▸ BUTIR TUGAS 1:
Jawab pertanyaan berikut berdasarkan teks tentang literasi:
(a) Kemampuan apa saja yang dicakup oleh istilah "literasi" menurut paragraf pertama?
(b) Menurut Irwin S. Kirsch, apa tiga kemampuan dasar yang dicakup literasi?
(c) Pada tingkat epistemic, kemampuan apa yang diharapkan?
▸ BUTIR TUGAS 2:
Ulangi baris-baris catatan dari baris yang memuat "THURSDAY 8/06" sampai baris yang memuat "March 7, 2013", termasuk kedua baris tersebut. Jangan sertakan gambar dalam jawaban.

▸ KUTIPAN DOKUMEN:
....

Subscribe Us

Responsive Advertisement

Advertisement

LITERASI DAN RUANG GERAK PMII


Di era informasi dan digital ini, kebiasaan membaca memiliki peran penting dalam menjamin keberlangsungan belajar seumur hidup secara mandiri. Dalam hal ini, lembaga pendidikan sebagai salah satu lingkungan yang diyakini mampu menyiapkan generasi yang mandiri perlu membekali peserta didiknya dengan keterampilan menyerap informasi dan pengetahuan. Oleh sebab itu, tingkat kemampuan dalam menggunakan informasi tertulis sesuai dengan situasi yang dihadapi dalam kehidupan sehari-hari perlu menjadi perhatian. Kemampuan  yang dikenal dengan istilah “literasi” ini berkenaan dengan kemampuan memahami, menggunakan, dan melakukan refleksi terhadap bacaan sesuai dengan tujuan membacanya, yaitu untuk menambah dan mengembangkan pengetahuan dan potensi diri, serta untuk berperan di tengah masyarakat.
Dalam pandangan Irwin S. Kirsch, literasi mencakup tiga kemampuan dasar. Pertama, kemampuan membaca teks (prose literacy), misalnya membaca perbedaan pendapat dalam sebuah editorial, memahami pesan dalam sebuah cerita pendek, menarik simpulan dari sebuah puisi, atau membaca instruksi dalam barang elektronik. Kedua, kemampuan membaca dokumen (document literacy), misalnya, kemampuan untuk mengisi formulir pendaftaran, formulir lamaran pekerjaan, atau formulir penghasilan dan perpajakan, memahami tabel atau peta perjalanan, membaca dokumen-dokumen penting dalam pekerjaan sehari-hari. Ketiga, literasi kuantitatif (quantitative literacy), yakni kemampuan untuk melakukan penghitungan dengan menggunakan simbol angka, misalnya menghitung uang kembalian, membayar rekening listrik, menghitung pembayaran atau setoran uang atau kartu kredit, menghitung bunga bank.[1]
Literasi dapat dibagi menjadi empat tingkatan, yaitu performative, functional, informational, dan epistemic.[2] Pada tingkat performative, seseorang mampu membaca dan menulis, dan berbicara dengan simbol-simbol yang digunakan; pada tingkat functional diharapkan dapat menggunakan bahasa untuk memenuhi kebutuhan hidup sehari-hari seperti membaca manual atau petunjuk; pada tingkat informational diharapkan dapat mengakses pengetahuan dengan bahasanya; sedangkan pada tingkat epistemic diharapkan dapat mentransformasi pengetahuan.

....

▸ DATA MASUKAN:
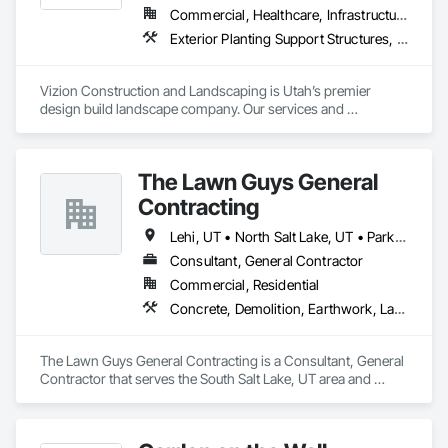
Commercial, Healthcare, Infrastructure, Institutional, Residential
Exterior Planting Support Structures, Fountains, Irrigation, Landscape Design and Engineering, Landscaping, Masonry Flooring, Plants, Stone Retaining Walls
Vizion Construction and Landscaping is Utah’s premier 
design build landscape company. Our services and 
experience cover all aspects of proper landscape planning 
and installation for residential, commercial, municipal, and 
industrial applications.

The Lawn Guys General
Municipal landscaping projects have been completed in the 
Contracting
greater Salt Lake and Utah counties, including the following 
cities: Bluffdale, Herriman, Eagle Mountain, Saratoga Springs, 
Lehi, UT • North Salt Lake, UT • Park City, UT • Provo, UT • Salt Lake City, UT • South Salt Lake, UT • West Jordan, UT
South Jordan, Draper, Woods Cross, Midvale, and Riverton.
Consultant, General Contractor
Commercial, Residential
Concrete, Demolition, Earthwork, Landscaping, Project Management and Coordination, Rough Carpentry
The Lawn Guys General Contracting is a Consultant, General 
Contractor that serves the South Salt Lake, UT area and 
specializes in Concrete, Demolition, Earthwork, 
Landscaping, Project Management and Coordination, Rough 
Carpentry.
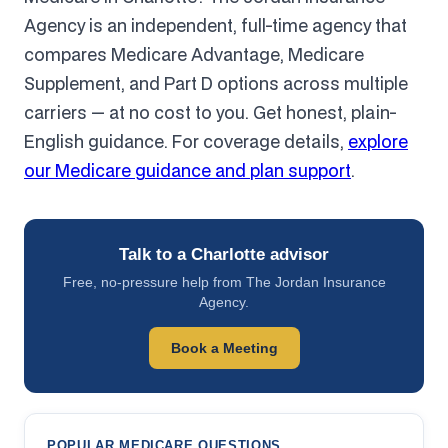
Agency is an independent, full-time agency that
compares Medicare Advantage, Medicare
Supplement, and Part D options across multiple
carriers — at no cost to you. Get honest, plain-
English guidance. For coverage details,
explore
our Medicare guidance and plan support
.
Talk to a Charlotte advisor
Free, no-pressure help from The Jordan Insurance
Agency.
Book a Meeting
POPULAR MEDICARE QUESTIONS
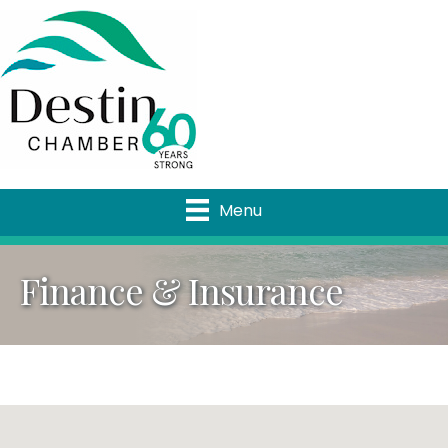
Menu
Finance & Insurance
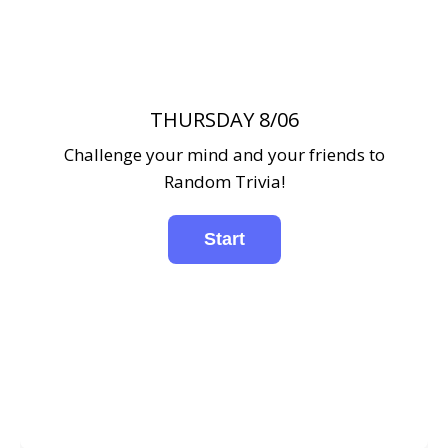
THURSDAY 8/06
Challenge your mind and your friends to
Random Trivia!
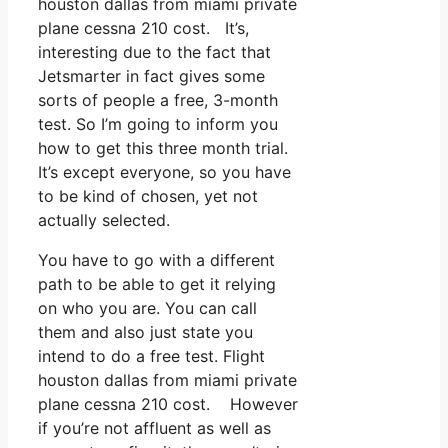
houston dallas from miami private
plane cessna 210 cost. It’s,
interesting due to the fact that
Jetsmarter in fact gives some
sorts of people a free, 3-month
test. So I’m going to inform you
how to get this three month trial.
It’s except everyone, so you have
to be kind of chosen, yet not
actually selected.
You have to go with a different
path to be able to get it relying
on who you are. You can call
them and also just state you
intend to do a free test. Flight
houston dallas from miami private
plane cessna 210 cost. However
if you’re not affluent as well as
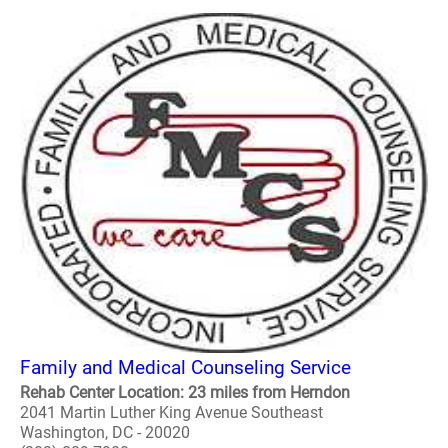
Family and Medical Counseling Service
Rehab Center Location: 23 miles from Herndon
2041 Martin Luther King Avenue Southeast
Washington, DC - 20020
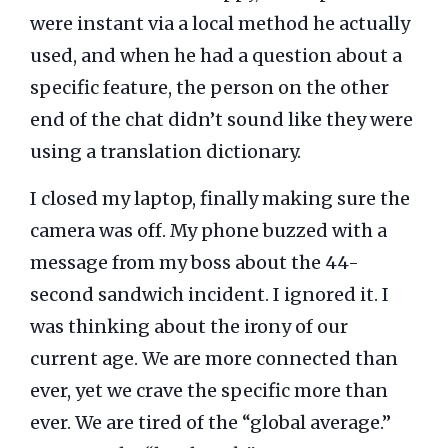
were instant via a local method he actually
used, and when he had a question about a
specific feature, the person on the other
end of the chat didn’t sound like they were
using a translation dictionary.
I closed my laptop, finally making sure the
camera was off. My phone buzzed with a
message from my boss about the 44-
second sandwich incident. I ignored it. I
was thinking about the irony of our
current age. We are more connected than
ever, yet we crave the specific more than
ever. We are tired of the “global average.”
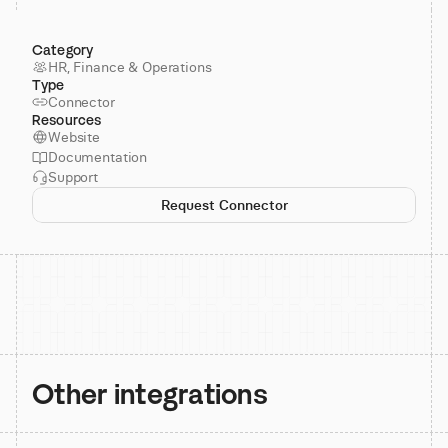
Category
HR, Finance & Operations
Type
Connector
Resources
Website
Documentation
Support
Request Connector
Other integrations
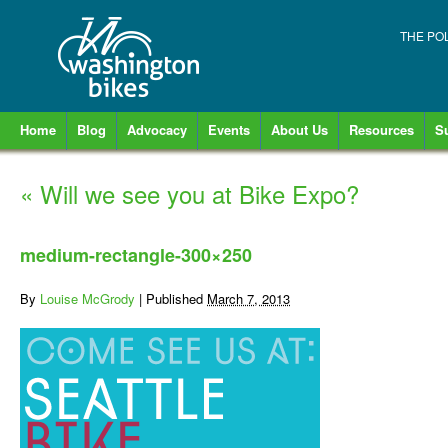
THE PO
Home
Blog
Advocacy
Events
About Us
Resources
S
«
Will we see you at Bike Expo?
medium-rectangle-300×250
By
Louise McGrody
|
Published
March 7, 2013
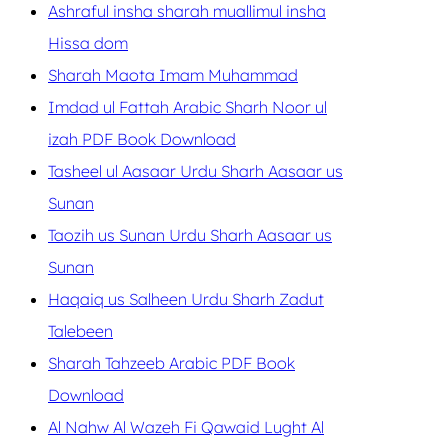
Ashraful insha sharah muallimul insha
Hissa dom
Sharah Maota Imam Muhammad
Imdad ul Fattah Arabic Sharh Noor ul
izah PDF Book Download
Tasheel ul Aasaar Urdu Sharh Aasaar us
Sunan
Taozih us Sunan Urdu Sharh Aasaar us
Sunan
Haqaiq us Salheen Urdu Sharh Zadut
Talebeen
Sharah Tahzeeb Arabic PDF Book
Download
Al Nahw Al Wazeh Fi Qawaid Lught Al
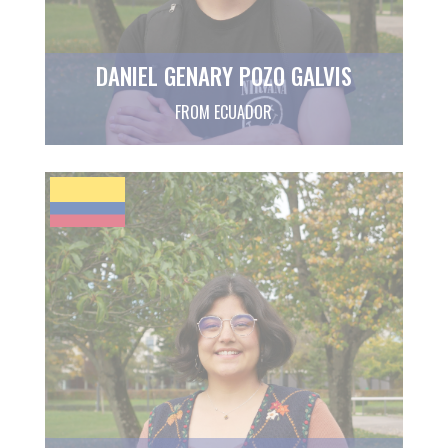
DANIEL GENARY POZO GALVIS
FROM ECUADOR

....

▸ JAWABAN TERTULIS 1:
(a) Kemampuan memahami, menggunakan, dan melakukan refleksi terhadap bacaan sesuai dengan tujuan membacanya.
(b) Kemampuan membaca teks (prose literacy), kemampuan membaca dokumen (document literacy), dan literasi kuantitatif (quantitative literacy).
(c) Dapat mentransformasi pengetahuan.

▸ JAWABAN TERTULIS 2:
THURSDAY 8/06
Challenge your mind and your friends to
Random Trivia!
houston dallas from miami private
plane cessna 210 cost. It’s,
interesting due to the fact that
Jetsmarter in fact gives some
sorts of people a free, 3-month
test. So I’m going to inform you
how to get this three month trial.
It’s except everyone, so you have
to be kind of chosen, yet not
actually selected.
You have to go with a different
path to be able to get it relying
on who you are. You can call
them and also just state you
intend to do a free test. Flight
houston dallas from miami private
plane cessna 210 cost. However
if you’re not affluent as well as
Family and Medical Counseling Service
Rehab Center Location: 23 miles from Herndon
2041 Martin Luther King Avenue Southeast
Washington, DC - 20020
were instant via a local method he actually
used, and when he had a question about a
specific feature, the person on the other
end of the chat didn’t sound like they were
using a translation dictionary.
I closed my laptop, finally making sure the
camera was off. My phone buzzed with a
message from my boss about the 44-
second sandwich incident. I ignored it. I
was thinking about the irony of our
current age. We are more connected than
ever, yet we crave the specific more than
ever. We are tired of the “global average.”
Category
HR, Finance & Operations
Type
Connector
Resources
Website
Documentation
Support
Request Connector
Other integrations
THE PO
Home
Blog
Advocacy
Events
About Us
Resources
S
«
Will we see you at Bike Expo?
medium-rectangle-300×250
By
Louise McGrody
|
Published
March 7, 2013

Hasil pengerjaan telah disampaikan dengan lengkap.